2. In addition, because plaintiff is barred from proceeding in forma pauperis by the three strikes provision of the PLRA, the Clerk of the Court shall accept no future civil actions submitted by plaintiff for filing, either directly or indirectly by transfer, unless accompanied by the requisite filing fee or a separate affidavit or declaration that demonstrates that plaintiff is in imminent danger of serious physical injury. If plaintiff attempts to file a civil action without the required fee or separate affidavit or declaration, the Clerk of the Court is directed to return the unfiled documents to plaintiff with a copy of the Judgment entered in this case.
3. Plaintiff is hereby admonished that providing any false or misleading information to this Court or any other federal court may result in additional sanctions, up to and including monetary sanctions and/or the dismissal of his action with prejudice.
4. Plaintiff is further admonished that he should consider the above sanctions applicable to civil actions sought to be filed in any federal court, unless he receives notice that the court receiving his proposed filing will not give effect to the sanction orders of this Court.
5. For any documents returned to plaintiff unfiled, the Clerk of the Court shall keep a received-stamped copy of the proposed filing so that the Court will have a record in the event it deems further sanctions are in order for abusive litigation practices by plaintiff.

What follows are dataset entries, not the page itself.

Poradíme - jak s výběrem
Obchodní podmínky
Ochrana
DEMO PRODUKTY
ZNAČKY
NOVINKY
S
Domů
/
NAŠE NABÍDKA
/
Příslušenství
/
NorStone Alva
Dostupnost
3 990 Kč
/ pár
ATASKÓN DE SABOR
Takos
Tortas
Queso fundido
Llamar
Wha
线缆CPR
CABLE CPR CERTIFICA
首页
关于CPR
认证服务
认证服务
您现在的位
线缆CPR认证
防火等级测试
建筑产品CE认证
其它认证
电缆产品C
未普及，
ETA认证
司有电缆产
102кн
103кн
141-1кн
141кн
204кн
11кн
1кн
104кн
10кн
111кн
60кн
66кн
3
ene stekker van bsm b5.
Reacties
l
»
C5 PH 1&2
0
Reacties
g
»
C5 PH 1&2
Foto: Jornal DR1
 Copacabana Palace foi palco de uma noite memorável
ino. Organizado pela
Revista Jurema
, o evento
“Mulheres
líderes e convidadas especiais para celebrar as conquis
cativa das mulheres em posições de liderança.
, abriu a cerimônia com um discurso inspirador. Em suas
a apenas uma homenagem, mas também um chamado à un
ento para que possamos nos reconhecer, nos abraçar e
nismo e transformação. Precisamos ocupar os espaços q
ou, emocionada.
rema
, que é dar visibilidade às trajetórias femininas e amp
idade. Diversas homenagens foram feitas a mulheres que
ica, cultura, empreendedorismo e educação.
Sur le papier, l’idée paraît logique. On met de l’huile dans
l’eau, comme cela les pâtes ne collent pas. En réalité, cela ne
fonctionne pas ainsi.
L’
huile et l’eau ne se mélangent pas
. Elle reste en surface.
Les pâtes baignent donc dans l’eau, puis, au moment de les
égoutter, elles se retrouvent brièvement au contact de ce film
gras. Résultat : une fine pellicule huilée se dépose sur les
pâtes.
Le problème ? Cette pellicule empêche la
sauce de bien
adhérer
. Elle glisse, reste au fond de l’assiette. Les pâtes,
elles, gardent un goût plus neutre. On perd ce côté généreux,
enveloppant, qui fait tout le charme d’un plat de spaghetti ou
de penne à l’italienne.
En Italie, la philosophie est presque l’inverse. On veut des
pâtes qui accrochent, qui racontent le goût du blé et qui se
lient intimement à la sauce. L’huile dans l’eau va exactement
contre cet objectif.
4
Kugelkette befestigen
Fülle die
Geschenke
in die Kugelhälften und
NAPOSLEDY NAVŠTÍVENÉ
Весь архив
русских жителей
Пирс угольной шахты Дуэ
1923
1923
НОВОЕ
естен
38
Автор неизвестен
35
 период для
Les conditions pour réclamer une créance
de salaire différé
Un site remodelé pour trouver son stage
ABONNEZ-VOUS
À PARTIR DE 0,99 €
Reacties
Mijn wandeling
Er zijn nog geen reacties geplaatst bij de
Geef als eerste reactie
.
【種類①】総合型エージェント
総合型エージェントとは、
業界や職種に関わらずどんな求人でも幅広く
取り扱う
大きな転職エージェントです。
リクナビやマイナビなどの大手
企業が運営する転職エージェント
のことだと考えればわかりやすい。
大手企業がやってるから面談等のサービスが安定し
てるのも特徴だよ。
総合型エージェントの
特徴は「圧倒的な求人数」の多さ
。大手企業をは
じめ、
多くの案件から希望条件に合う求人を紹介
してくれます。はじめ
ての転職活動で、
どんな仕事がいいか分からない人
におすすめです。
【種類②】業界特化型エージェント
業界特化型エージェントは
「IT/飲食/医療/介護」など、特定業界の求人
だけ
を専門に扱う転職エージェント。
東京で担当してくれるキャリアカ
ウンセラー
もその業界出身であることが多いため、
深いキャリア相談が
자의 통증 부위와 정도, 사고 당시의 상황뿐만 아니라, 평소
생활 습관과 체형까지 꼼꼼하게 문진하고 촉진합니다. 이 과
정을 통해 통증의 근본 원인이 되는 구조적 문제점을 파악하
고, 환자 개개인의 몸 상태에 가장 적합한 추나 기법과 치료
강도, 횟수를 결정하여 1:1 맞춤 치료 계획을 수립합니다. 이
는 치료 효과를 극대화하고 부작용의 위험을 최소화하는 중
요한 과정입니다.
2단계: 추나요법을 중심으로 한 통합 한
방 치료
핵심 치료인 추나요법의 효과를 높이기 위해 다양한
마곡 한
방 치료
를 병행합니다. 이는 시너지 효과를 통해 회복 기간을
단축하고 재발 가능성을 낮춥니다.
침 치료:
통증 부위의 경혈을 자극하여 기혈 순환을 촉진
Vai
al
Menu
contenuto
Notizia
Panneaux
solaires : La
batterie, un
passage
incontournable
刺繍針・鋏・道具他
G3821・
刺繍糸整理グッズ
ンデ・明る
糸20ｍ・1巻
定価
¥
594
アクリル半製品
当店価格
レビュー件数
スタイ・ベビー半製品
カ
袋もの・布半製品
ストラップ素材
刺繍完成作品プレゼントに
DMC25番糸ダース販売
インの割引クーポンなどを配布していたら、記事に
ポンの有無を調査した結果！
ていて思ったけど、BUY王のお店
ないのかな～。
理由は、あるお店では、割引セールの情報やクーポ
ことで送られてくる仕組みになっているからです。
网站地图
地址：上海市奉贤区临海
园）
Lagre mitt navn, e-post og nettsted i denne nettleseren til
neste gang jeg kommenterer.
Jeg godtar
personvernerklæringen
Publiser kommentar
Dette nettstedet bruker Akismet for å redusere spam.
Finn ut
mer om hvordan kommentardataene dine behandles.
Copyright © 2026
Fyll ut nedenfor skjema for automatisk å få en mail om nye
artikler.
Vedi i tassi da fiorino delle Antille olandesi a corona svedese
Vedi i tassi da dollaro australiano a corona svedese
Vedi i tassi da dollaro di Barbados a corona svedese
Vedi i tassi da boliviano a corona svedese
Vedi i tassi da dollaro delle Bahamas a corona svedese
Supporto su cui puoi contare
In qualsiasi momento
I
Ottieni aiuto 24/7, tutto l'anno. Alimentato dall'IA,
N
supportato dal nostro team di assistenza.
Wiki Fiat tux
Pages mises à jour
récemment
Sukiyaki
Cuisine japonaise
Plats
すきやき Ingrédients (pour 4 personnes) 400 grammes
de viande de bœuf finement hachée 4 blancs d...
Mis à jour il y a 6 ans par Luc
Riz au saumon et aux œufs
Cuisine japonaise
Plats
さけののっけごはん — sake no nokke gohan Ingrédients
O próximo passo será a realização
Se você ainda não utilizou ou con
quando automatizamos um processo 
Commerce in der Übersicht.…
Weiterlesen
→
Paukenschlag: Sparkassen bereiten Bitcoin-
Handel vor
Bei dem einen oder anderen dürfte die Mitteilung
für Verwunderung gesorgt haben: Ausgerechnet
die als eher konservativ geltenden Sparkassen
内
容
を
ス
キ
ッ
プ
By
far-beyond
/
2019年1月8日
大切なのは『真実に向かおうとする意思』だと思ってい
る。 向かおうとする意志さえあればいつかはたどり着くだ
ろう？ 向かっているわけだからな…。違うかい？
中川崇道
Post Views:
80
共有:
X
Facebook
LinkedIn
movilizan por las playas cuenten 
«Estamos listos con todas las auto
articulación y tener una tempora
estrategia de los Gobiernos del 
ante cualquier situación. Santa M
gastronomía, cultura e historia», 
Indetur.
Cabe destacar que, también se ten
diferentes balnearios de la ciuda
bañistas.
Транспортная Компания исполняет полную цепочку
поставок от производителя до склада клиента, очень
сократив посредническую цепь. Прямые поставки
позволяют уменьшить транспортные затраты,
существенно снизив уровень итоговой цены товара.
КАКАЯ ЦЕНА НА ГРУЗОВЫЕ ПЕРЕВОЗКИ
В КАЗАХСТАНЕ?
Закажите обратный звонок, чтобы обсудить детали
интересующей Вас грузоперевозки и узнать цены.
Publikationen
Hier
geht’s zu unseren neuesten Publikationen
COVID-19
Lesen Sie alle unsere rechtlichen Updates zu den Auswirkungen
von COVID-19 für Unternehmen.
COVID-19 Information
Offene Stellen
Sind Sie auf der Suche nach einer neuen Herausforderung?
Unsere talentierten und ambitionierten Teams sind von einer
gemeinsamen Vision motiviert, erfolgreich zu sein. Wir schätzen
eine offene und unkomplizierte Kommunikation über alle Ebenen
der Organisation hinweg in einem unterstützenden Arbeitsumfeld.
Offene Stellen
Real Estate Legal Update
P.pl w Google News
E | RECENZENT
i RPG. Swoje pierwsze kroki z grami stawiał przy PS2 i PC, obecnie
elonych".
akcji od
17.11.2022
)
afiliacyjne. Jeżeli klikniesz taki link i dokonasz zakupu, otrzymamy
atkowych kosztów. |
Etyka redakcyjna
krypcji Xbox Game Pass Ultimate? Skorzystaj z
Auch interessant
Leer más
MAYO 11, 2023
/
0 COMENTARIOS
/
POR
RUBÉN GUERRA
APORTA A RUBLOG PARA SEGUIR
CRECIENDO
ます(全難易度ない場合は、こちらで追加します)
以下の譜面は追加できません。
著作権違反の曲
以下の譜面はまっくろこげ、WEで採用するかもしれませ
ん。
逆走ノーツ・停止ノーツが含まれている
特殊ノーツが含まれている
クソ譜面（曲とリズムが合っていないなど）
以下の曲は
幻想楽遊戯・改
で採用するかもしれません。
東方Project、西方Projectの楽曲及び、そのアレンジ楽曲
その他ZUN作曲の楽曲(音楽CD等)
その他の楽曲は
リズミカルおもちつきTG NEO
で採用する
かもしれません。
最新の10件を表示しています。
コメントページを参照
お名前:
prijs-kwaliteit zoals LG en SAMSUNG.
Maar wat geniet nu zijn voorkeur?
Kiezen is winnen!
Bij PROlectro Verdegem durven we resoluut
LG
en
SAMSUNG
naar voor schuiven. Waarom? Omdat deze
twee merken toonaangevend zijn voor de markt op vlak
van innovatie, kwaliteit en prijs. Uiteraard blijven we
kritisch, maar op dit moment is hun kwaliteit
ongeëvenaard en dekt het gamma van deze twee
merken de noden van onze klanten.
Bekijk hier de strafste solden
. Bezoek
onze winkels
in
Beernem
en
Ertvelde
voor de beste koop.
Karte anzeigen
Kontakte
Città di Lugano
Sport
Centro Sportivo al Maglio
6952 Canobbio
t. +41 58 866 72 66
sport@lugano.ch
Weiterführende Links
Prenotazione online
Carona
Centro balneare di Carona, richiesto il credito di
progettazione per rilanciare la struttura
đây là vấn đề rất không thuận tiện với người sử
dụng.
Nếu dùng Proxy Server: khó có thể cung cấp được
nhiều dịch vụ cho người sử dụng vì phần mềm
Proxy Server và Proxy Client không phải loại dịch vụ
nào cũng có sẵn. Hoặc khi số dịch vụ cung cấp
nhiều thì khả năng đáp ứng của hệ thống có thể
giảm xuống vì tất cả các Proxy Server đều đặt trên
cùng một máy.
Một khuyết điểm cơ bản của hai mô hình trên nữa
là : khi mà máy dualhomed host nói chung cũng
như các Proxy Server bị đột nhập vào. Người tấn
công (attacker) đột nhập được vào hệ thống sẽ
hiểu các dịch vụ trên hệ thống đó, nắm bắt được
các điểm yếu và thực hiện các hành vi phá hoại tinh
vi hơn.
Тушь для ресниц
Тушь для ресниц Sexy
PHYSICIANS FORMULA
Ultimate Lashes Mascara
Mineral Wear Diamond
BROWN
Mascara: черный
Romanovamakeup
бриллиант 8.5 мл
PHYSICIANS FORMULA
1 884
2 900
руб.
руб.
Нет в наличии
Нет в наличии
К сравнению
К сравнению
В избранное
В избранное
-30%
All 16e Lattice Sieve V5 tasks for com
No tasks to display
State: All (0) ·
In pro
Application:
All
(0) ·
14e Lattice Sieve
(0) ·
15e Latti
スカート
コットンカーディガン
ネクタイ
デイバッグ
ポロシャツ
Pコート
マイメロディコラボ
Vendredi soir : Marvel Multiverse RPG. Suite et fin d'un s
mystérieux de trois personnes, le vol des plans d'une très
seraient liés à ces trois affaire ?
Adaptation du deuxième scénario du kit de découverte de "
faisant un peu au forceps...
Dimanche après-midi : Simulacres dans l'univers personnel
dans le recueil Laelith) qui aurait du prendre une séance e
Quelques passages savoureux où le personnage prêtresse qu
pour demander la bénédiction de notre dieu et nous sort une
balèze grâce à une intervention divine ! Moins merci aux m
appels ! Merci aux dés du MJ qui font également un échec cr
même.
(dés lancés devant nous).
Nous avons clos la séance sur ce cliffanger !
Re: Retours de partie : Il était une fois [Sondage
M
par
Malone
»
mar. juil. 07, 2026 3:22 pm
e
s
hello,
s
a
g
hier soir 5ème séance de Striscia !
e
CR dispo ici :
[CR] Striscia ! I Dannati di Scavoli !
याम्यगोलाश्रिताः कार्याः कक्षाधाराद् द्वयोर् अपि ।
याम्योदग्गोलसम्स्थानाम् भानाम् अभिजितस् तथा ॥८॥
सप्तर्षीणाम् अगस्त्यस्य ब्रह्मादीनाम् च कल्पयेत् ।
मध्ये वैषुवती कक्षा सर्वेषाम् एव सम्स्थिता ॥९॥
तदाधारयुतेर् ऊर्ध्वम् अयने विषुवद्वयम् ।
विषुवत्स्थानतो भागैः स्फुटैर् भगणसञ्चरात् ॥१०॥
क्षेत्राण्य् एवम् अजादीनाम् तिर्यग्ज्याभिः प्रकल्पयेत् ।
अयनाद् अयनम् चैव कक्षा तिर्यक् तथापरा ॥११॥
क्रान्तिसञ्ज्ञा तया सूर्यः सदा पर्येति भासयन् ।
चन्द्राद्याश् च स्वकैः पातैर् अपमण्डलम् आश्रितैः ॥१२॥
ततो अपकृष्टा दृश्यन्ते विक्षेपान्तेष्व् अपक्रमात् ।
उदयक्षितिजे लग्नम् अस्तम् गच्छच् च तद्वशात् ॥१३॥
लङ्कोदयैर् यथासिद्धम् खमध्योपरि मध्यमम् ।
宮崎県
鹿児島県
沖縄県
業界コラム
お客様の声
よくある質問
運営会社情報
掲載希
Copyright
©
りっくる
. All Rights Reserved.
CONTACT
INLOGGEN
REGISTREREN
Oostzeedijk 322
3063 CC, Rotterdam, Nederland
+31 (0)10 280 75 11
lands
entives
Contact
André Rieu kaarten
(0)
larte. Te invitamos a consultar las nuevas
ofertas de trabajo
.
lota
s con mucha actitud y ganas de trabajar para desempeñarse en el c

For any documents filed by the Clerk of the Court, the Clerk shall of course follow standard operating procedures.
INSTRUCTIONS FOR SERVICE AND NOTICE OF RIGHT TO APPEAL/OBJECT
The United States District Clerk shall serve a copy of these findings, conclusions, and recommendation on plaintiff by mailing a copy to him. Pursuant to 28 U.S.C. § 636 (b)(1), any party who desires to object to these findings, conclusions and recommendation must file and serve written objections within ten (10) days after being served with a copy. A party filing objections must specifically identify those findings, conclusions, or recommendation to which objections are being made. The District Court need not consider frivolous, conclusory, or general objections. Failure to file written objections to the proposed findings, conclusions, and recommendation within ten days after being served with a copy shall bar the aggrieved party from appealing the factual findings and legal conclusions of the Magistrate Judge that are accepted by the District Court, except upon grounds of plain error. Douglass v. United Servs. Auto Ass'n, 79 F.3d 1415, 1428-29 (5th Cir. 1996) ( en banc).